The boy sat curled up in the lepoard print lazy girl. Math book in his lab and then he began to whine. Granted, he was hungry and had no bread, no milk, and no juice for breakfast. Regardless his mother hated whining. The sound turned her nuturer to ice, "Baby, what is going on with you?" she replied in her own menacing whine. "I miss my daddy!" he cried and then he broke and sobbed and the Queenpin's ice melted as she curled up around her boy and tried to kiss away his tears.
My boy doesn't talk much about what is going on inside. My boy is sweeter than cotton candy and he holds all his stuff inside. For him to break and say what was going on was huge, but what is a Queenpin to do with this flood of sadness that has stained her hardwood floors and split her own heart in two? I held him and said, I know baby, I would fix it if I could. It just sucks. I let him cry, and then I called on the organization. I called my neighbor. "Should I take the beasties to breakfast and then just take them to his work so they can see him?", I asked, and she, wise, wise mama that she is said, "No, because worse than not seeing him at all would be seeing him and him not being happy to see them." She then did an even more amazing thing than give me good advice, she invited us to the Pancake Palace.
The Pancake Palace is a magical place to eat. For an hour you can have your daddy blues wiped away while you are waited on by two fabulous mama's and one daddy cooking away in the kitchen. The mamas even wear aprons. As I told my beasties in preparation for the long trip, (right across the street), at the Pancake Palace you don't have to wear shoes, brush your teeth, or even wear underwear. Pajamas are a must.

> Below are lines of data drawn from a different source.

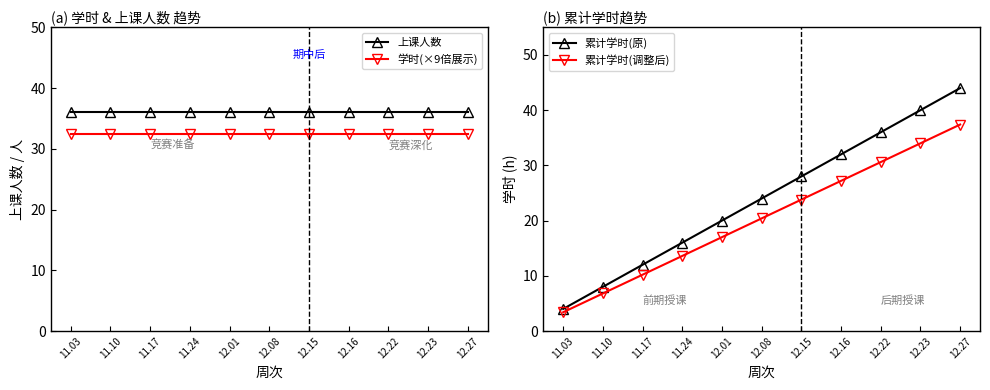

At 11.24, list the series in order from smallest to largest.

累计学时(调整后), 累计学时(原), 学时(×9倍展示), 上课人数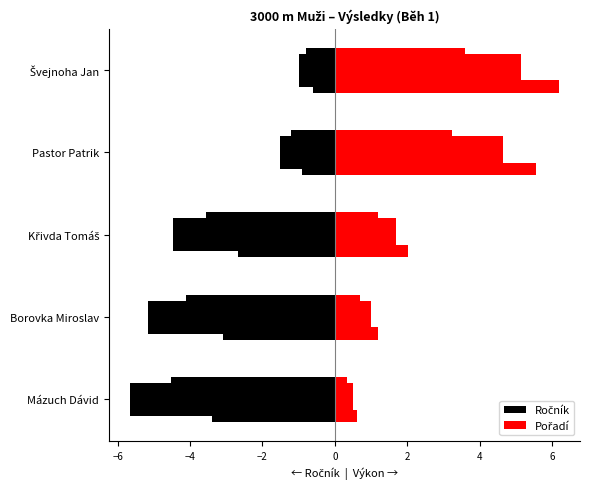

List the series in order of their overall mean, highest first.

Pořadí, Ročník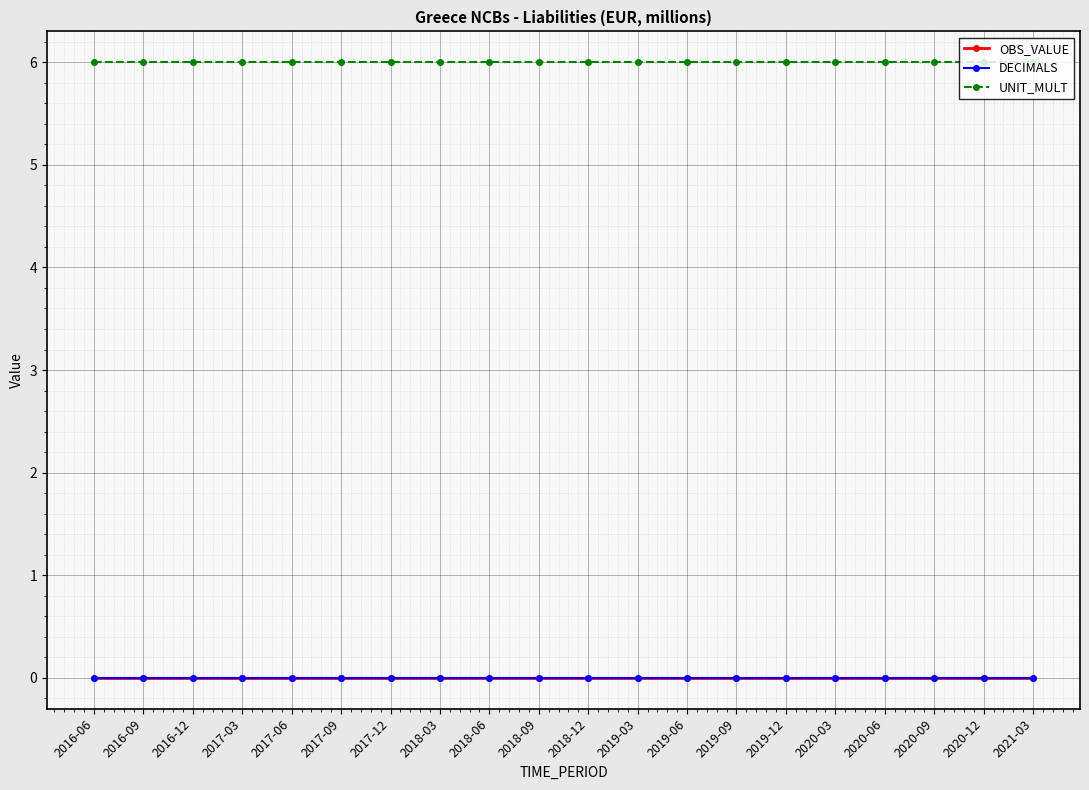

How many lines are shown in the chart?

3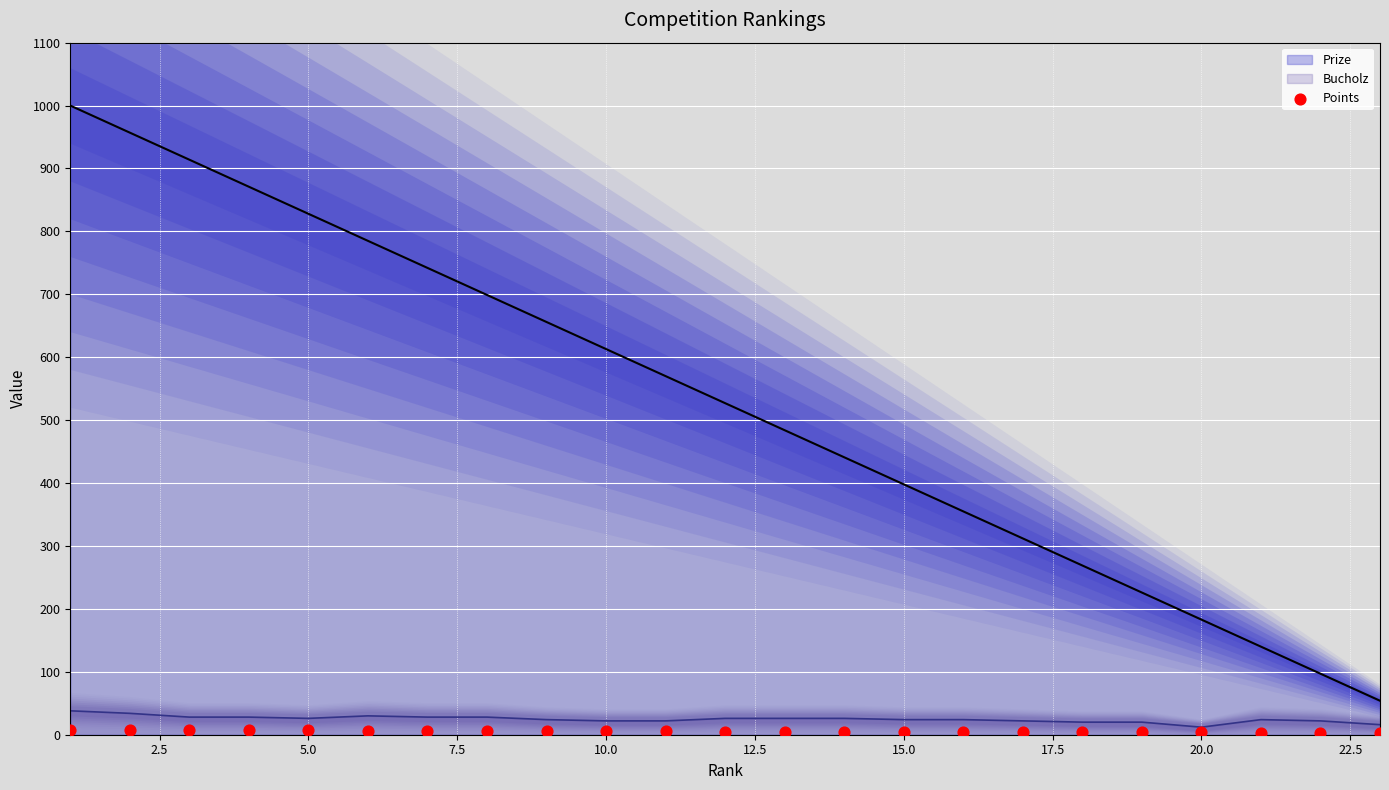

What is the highest value of the Prize series?

1000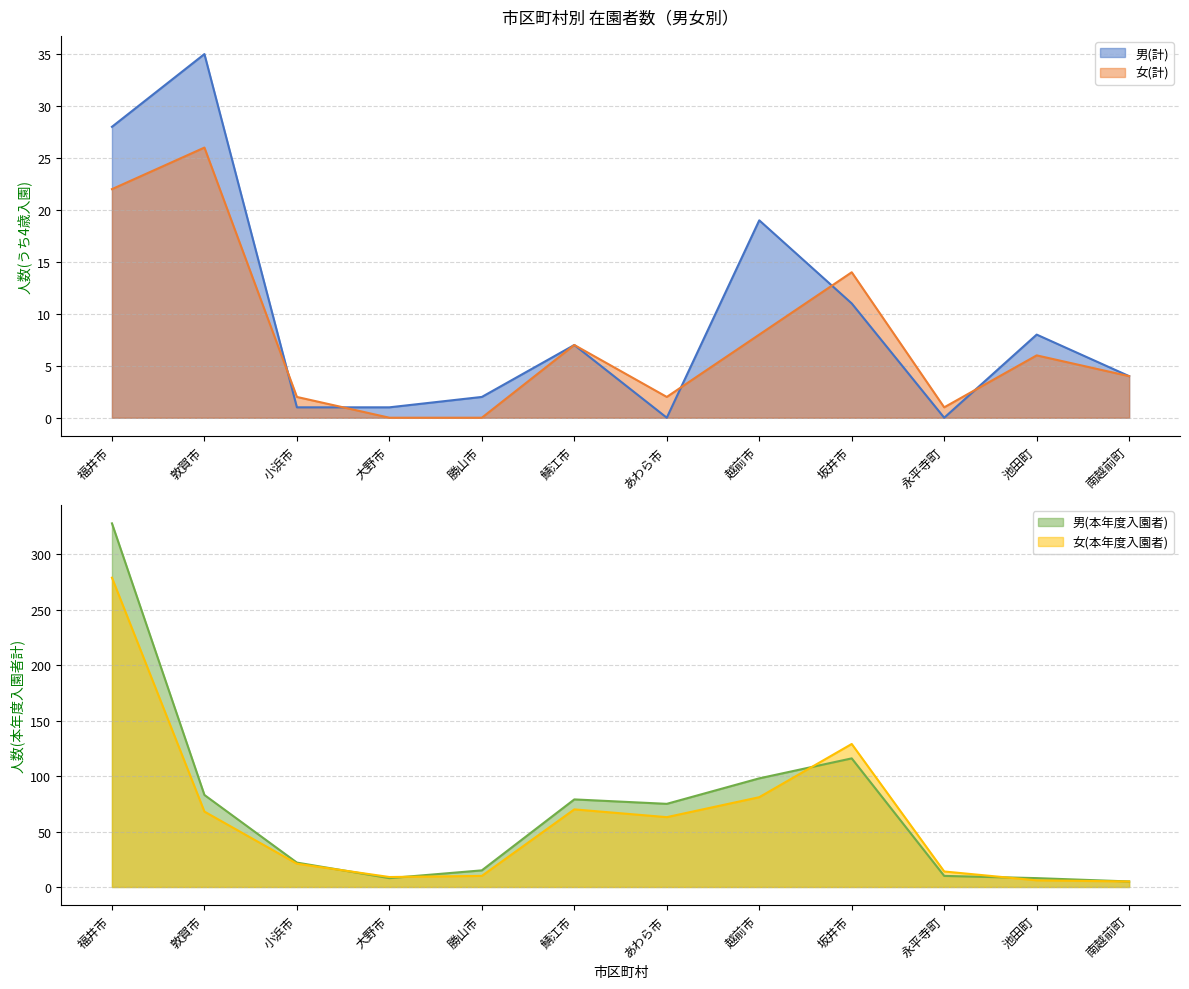

How many values in 男(計) are above zero?

10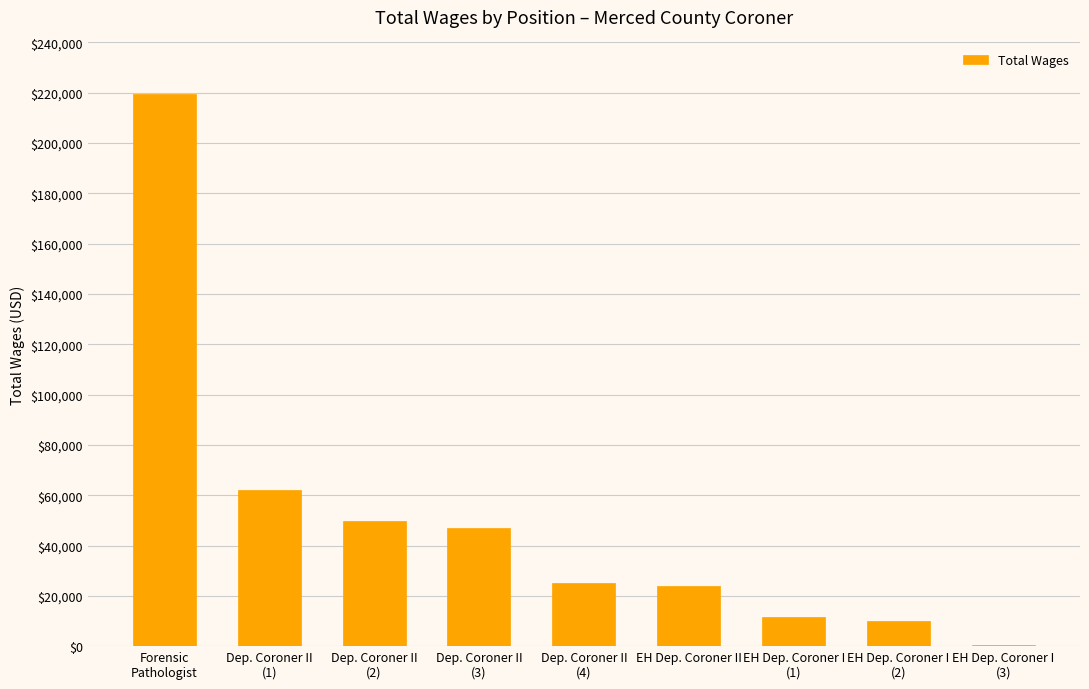

What is the maximum value shown in the chart?

219412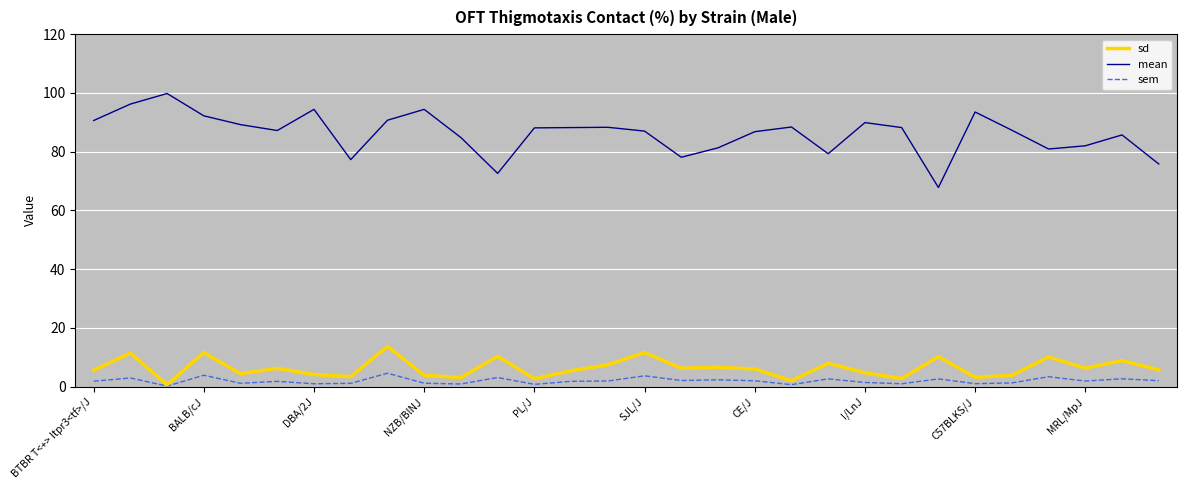

Rank the series by their maximum value, from lowest to highest.

sem, sd, mean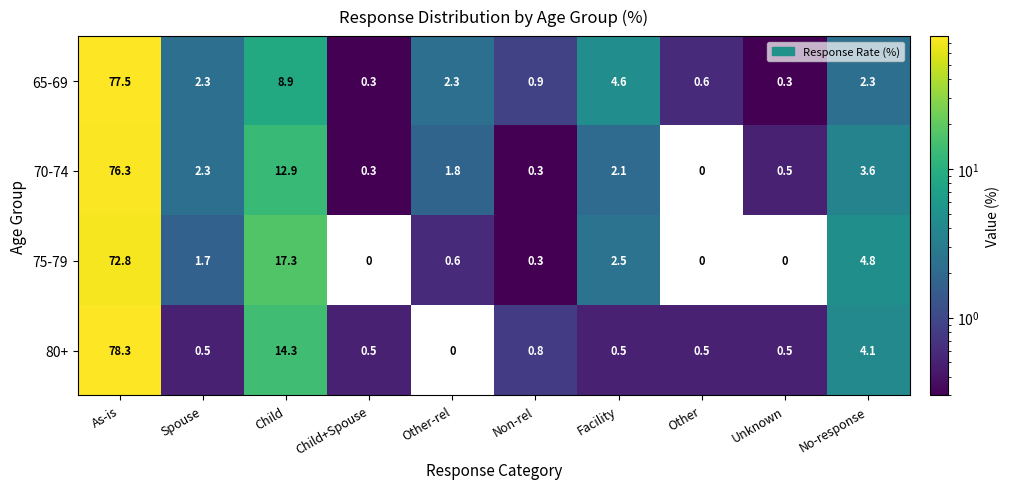

Which category has the lowest value in the 70-74 series?

Other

Once we arrived at the Palace beasties sat outside with their two best friends and were tended to. A menu of fresh fruit, pancakes, and homemade pumpkin muffins was offered. Burping was allowed! Beasties ate and laughed, and I would like to think they healed a little.
And the Queenpin healed too as she was reminded that we are a making a different kind of family, full of mothers and fathers that are happy to take us in when the heat is on.